Why Most Communities Fail
To give your community the greatest chance of success, it is imperative to understand the common reasons why most online communities fail.
From a lot of research and feeding on the experiences of others, which includes both highly successful communities, as well as many dismal failures, I would like to share with you four (4) key reasons why online communities fail:
1. No clear value proposition
You need to provide an answer to the question, "why should someone join your community?". This sounds a bit obvious, but so many people launch communities for the wrong reason. Perhaps they want a space to share resources or to keep the person connected after an event. Perhaps they feel it is the "in thing" or perhaps they think it will help build their reach and visibility. Or perhaps some members of their target audience told them they should have one.
Remember: If you slap a community platform as an "extra" for your organisation or thematic area, without properly thinking through why people will be compelled to join (and stick around), you are doomed before you've started.
2. Unclear expectations from members (and failing to meet them)
If members join with certain expectations and you fail to meet them, they will leave.
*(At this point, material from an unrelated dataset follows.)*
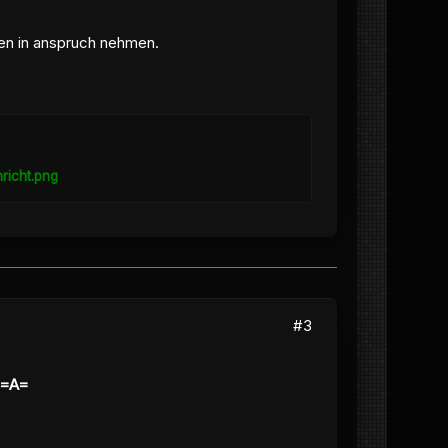
hen in anspruch nehmen.
#3
 =A=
This typically happens if you have not properly communicated what you expect within your community BEFORE people sign up. Be ultra-transparent about what is inside. Have clear conversations with prospective members. Make sure people are going into your community with their eyes open. Your job as a community leader or moderator should be meeting the members' needs and expectations, rather than trying to guess what they are. Ensure consistency between what they expect and what you can actually provide.
3. Members being overwhelmed
If members join your community and are inundated by endless options, they will get confused and leave. to combat this, try to find solutions that ensure members only see the content relevant to them. Work to offer clear onboarding and let them feel guided/supported throughout their time in your community.
4. Not allocating enough effort and resources to managing your community
Community management takes a lot of work. For those looking to bolt on a community and then leave it alone, you are destined to fail. It is an ongoing time investment, forever (I know a bit dramatic). Particularly the early days (before you hit critical mass) can feel like stoking a fire - if you leave it alone, it'll go out. Multiple communities have failed because persons simply could not find the time to invest into them in an ongoing propensity. With a community of practice, as with most things, what you put in, is what you get out.
And here is an extra one....
If you are running an online community, don't hide it away in some "mystery box" or behind some tacky landing page. Share what is actually happening inside. This can take various forms but some of my favorites are:
- A live tour, show people what they can find inside
- Sharing public content-based value that is in the community
- sharing honest member reviews
- "Building in public", meaning documenting the journey of growing your community on your public profiles
Nobody trusts what is hidden. Nobody likes to commit to something that is unclear. We don't make commitments to something based on a vague guess. We make commitments based on having ample information.
I challenge you all to think about these four reasons why communities fail and see how you can use them to improve the impact of your community today.